Like Iliad, whose deeply discounted subscriptions forced larger carriers to sacrifice profits to keep up, T-Mobile has roiled the U.S. wireless industry in the past two years. The Bellevue, Washington-based company, led by Chief Executive Officer John Legere, started a trend by offering no-contract plans, separating the cost of smartphones from payments for wireless service.
Legere, like Niel, has built a reputation as a maverick, taunting rivals on Twitter and once crashing an industry party held by bigger competitor AT&T. (T) Niel, 46, whose holdings include the rights to the song “My Way,” introduced Iliad’s Free Mobile two years ago with a monthly fee that was less than half what larger competitors were charging. He has a net worth of $9.2 billion, according to the Bloomberg Billionaires Index.

Spectrum Challenge

While T-Mobile has put pressure on competitors to cut prices, wireless fees are still higher in the U.S. than in France. Carriers got $48.17 a month of revenue per user in the U.S. in the fourth quarter, compared with $32.51 in France, according to research firm Informa Plc.

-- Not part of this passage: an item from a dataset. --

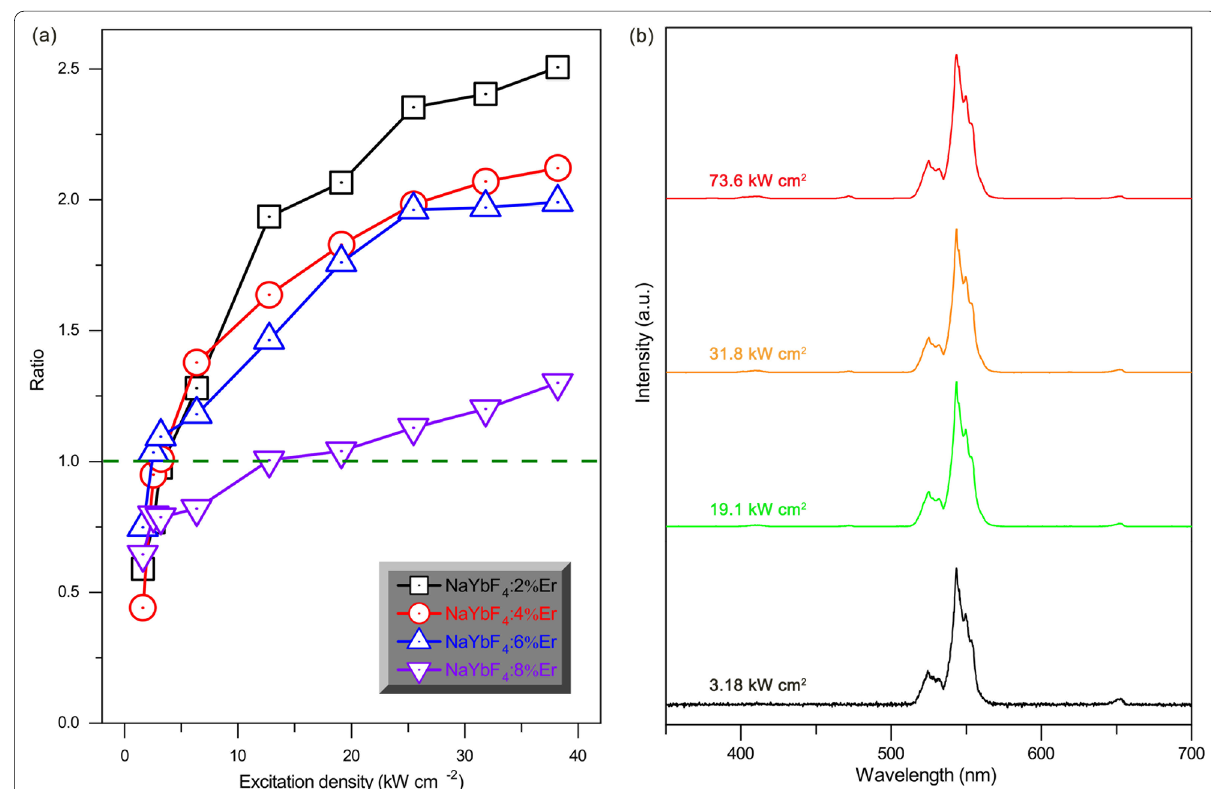
Fig. 4 a The ratios of R / G for single β-NaYbF 4 : x %Er microcrystal doped with different Er 3 + concentrations as a function of the excitation intensity. b The UCL spectra of single β-NaYF 4 :2%Er microcrystal under the excitation of 808 nm CW laser with different excitation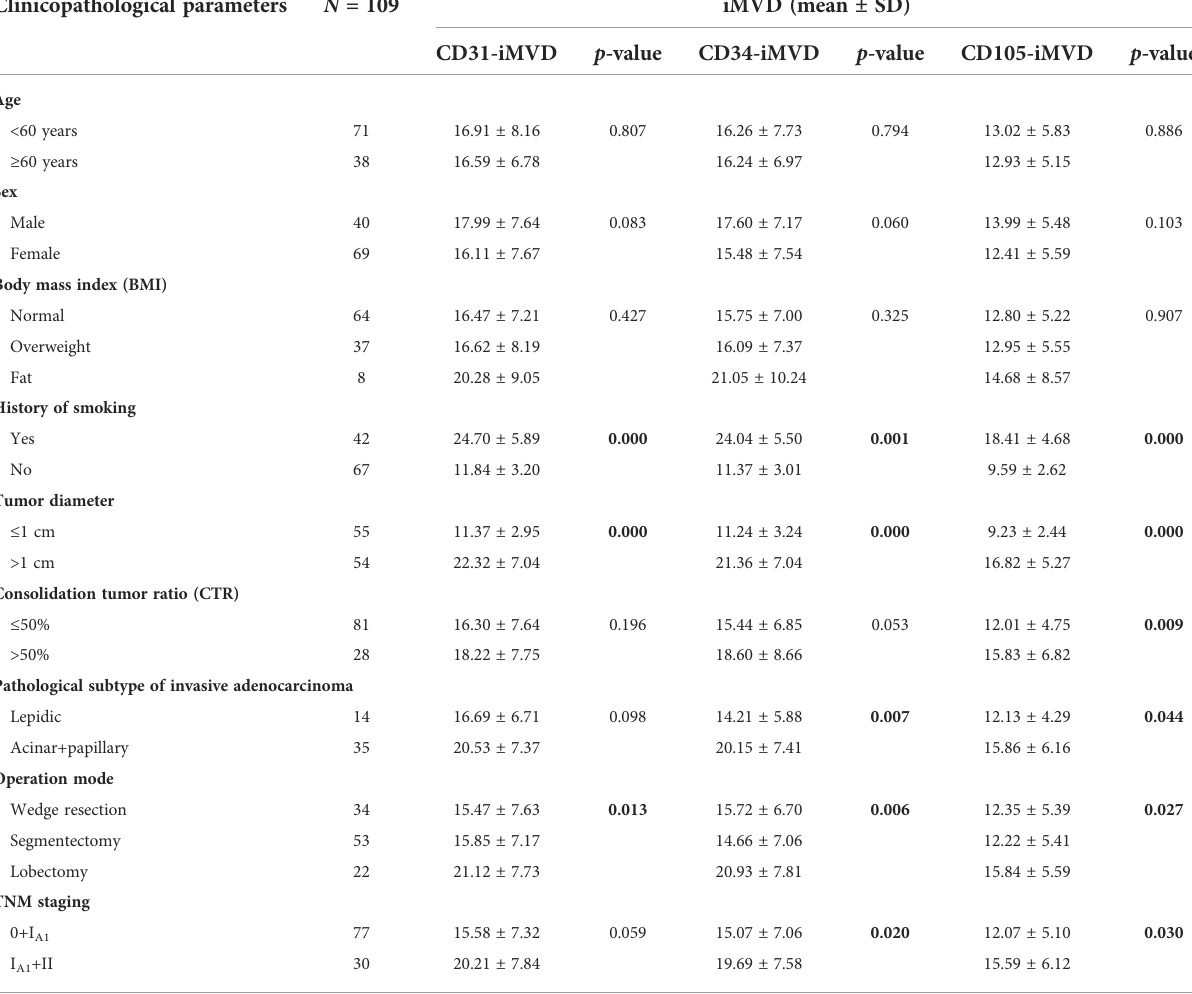
Bold indicates signi fi cance values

If Iliad succeeds in taking over T-Mobile, preserving the U.S. as a four-carrier market, AT&T, Verizon Communications Inc. and Sprint could all face tougher competition, said Elevation’s Sweeney.
T-Mobile “has already been very aggressive with its un-carrier strategy –- with Iliad as a new corporate parent, it would theoretically be even more aggressive, which would be bad for all three of the other U.S. carriers,” Sweeney said.
With Niel as a new owner, T-Mobile would still face the same obstacles in challenging its larger competitors, including difficulty acquiring nationwide wireless spectrum, or the airwaves that carry calls and data, said Benedict Evans, a partner at Andreessen Horowitz.
“He gets T-Mobile, he doesn’t change the spectrum landscape; he doesn’t change the market dynamics at all,” Evans said in an interview on Bloomberg TV. “Yes, he could come in and shake things up, but it’s not clear quite how easy it is to do that without much broader spectrum.”